* **Exercise description**
Can you copy out every one of the records below again, word for word, but with the pictures left out?

* **Material shown**
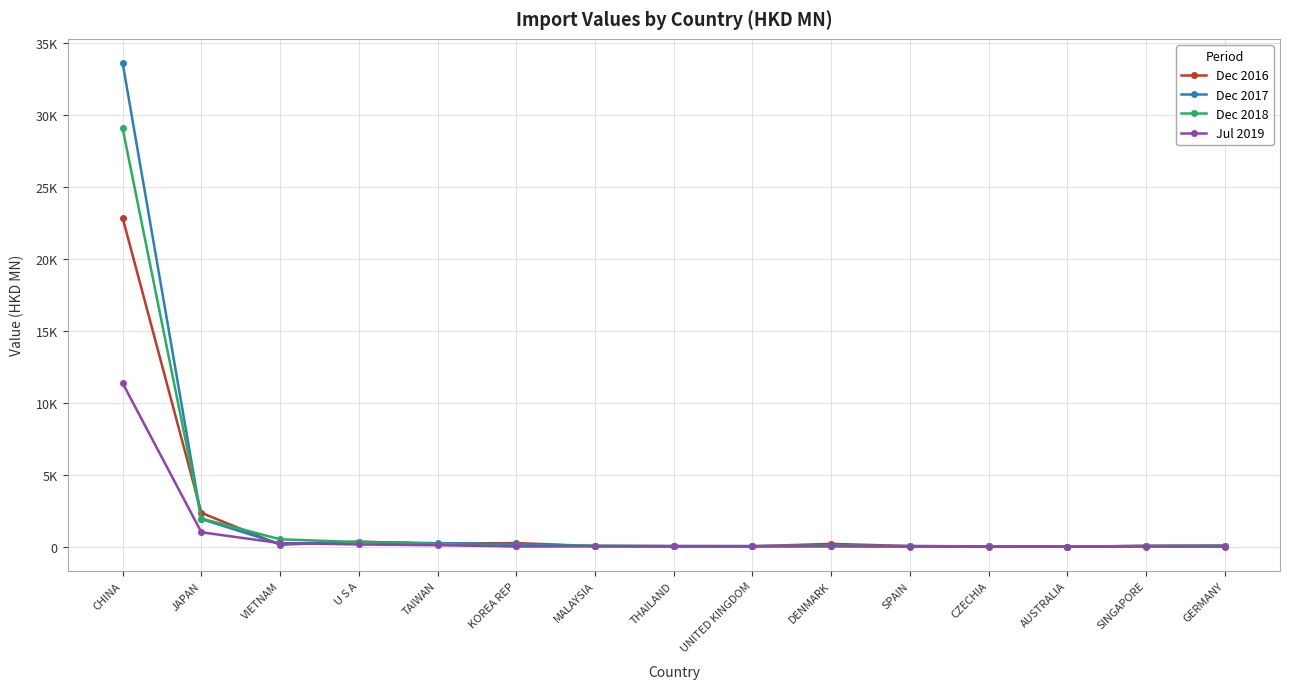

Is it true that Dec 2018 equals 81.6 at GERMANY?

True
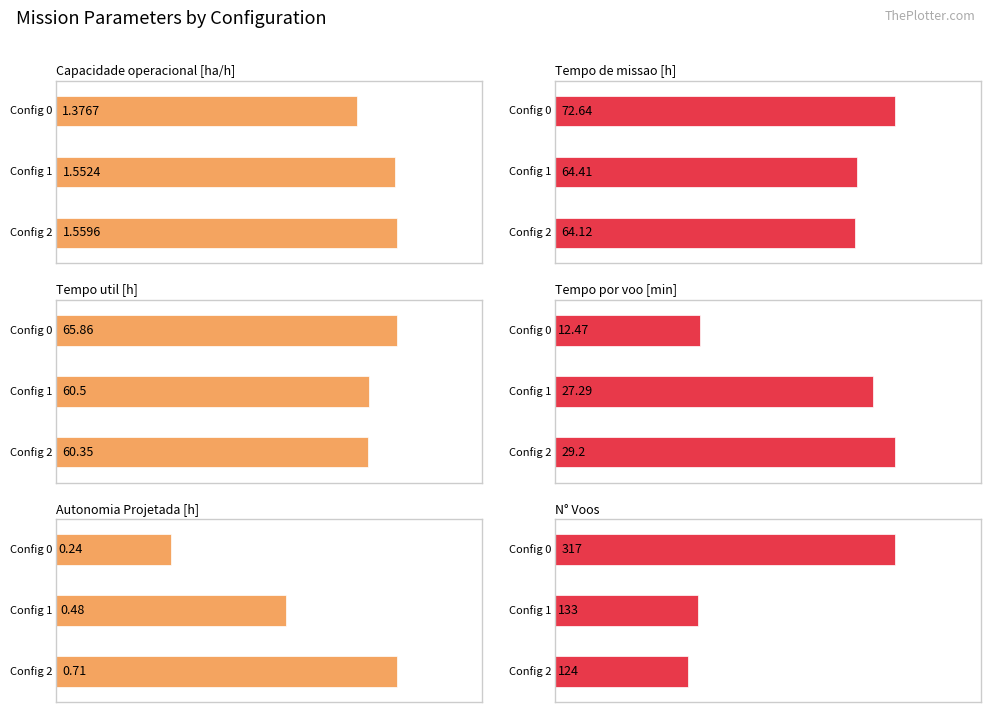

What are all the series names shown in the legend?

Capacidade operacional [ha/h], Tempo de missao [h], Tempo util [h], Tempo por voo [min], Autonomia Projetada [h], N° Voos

* **Response area**
Is it true that Dec 2018 equals 81.6 at GERMANY?

True

What are all the series names shown in the legend?

Capacidade operacional [ha/h], Tempo de missao [h], Tempo util [h], Tempo por voo [min], Autonomia Projetada [h], N° Voos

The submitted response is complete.